First, the economy appears to be operating in the neighborhood of its potential level of output. The unemployment rate is low, and growth in compensation per hour has moved up some over the past year. Furthermore, as I just discussed, productivity growth has slowed. The higher compensation and lower productivity numbers translate into an acceleration in unit labor costs. These costs increased nearly 3-1/2 percent in 2006, up from a 1-1/2 percent rise in 2005. Looking ahead, tight labor markets could result in larger increases in compensation. If these exceed productivity gains, then they will generate additional cost pressures. That said, profit margins are relatively high, so some further increases in labor costs could be absorbed by businesses in the form of lower margins. But the situation requires careful monitoring.
Second, inflation has run above 2 percent for the past three years. With inflation at such high levels for so long, we have to recognize the risk that inflation expectations could become stuck in a range that would not be conducive to price stability. If firms and workers expect inflation to be high, they will want to keep up with the general increase in prices and costs. As a result, they will set higher prices and wages or build in plans for automatic increases. In this way, higher inflation expectations can become self-fulfilling. That is, they can lead to a persistently higher inflation rate, instead of simply a temporary increase.

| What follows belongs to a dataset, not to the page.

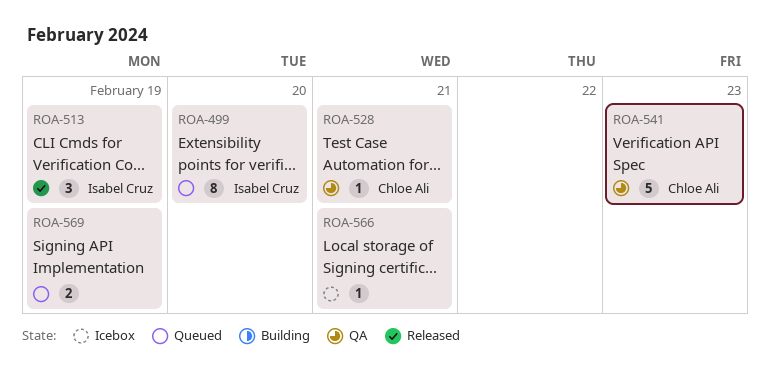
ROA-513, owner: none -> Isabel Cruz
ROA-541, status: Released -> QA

To date, inflation expectations appear to be contained. But that is not something we can take for granted. Ultimately, expectations of inflation depend on the public's perception of the Fed's willingness to carry out monetary policy in a manner that will ensure price stability. The longer inflation runs above levels consistent with effective price stability, the greater the danger that expectations of future inflation will settle in above those levels as well.
Taking all of these factors into account, my assessment is that the risk of inflation remaining too high is greater than the risk of growth falling too low. Of course, whether policy will need to be adjusted and the degree of any adjustment will depend on the data we see in the months to come and how that data influences our forecast of the economy.
Looking ahead, I am optimistic about the fundamentals of the U.S. economy. We believe in free markets and competition, the use of technology and innovation, and openness to trade. These core principles provide a solid foundation for our economy to weather short-term challenges and expand over time. And the Federal Reserve's commitment to price stability means that we will be achieving this in an environment of low and stable inflation.
*The views presented here are my own and not necessarily those of the Federal Open Market Committee or the Federal Reserve System.
1 Sumit Agarwal, John C. Driscoll, Xavier Gabaix, and David I. Laibson, "The Age of Reason: Financial Decisions Over the Lifecycle" (March 15, 2007), MIT Department of Economics Working Paper No. 07-11. Available at http://ssrn.com/abstract=973790.
2 David Wessel, "Why Middle Age May Be Healthy for Your Wallet," Wall Street Journal, Page A1 (March 22, 2007).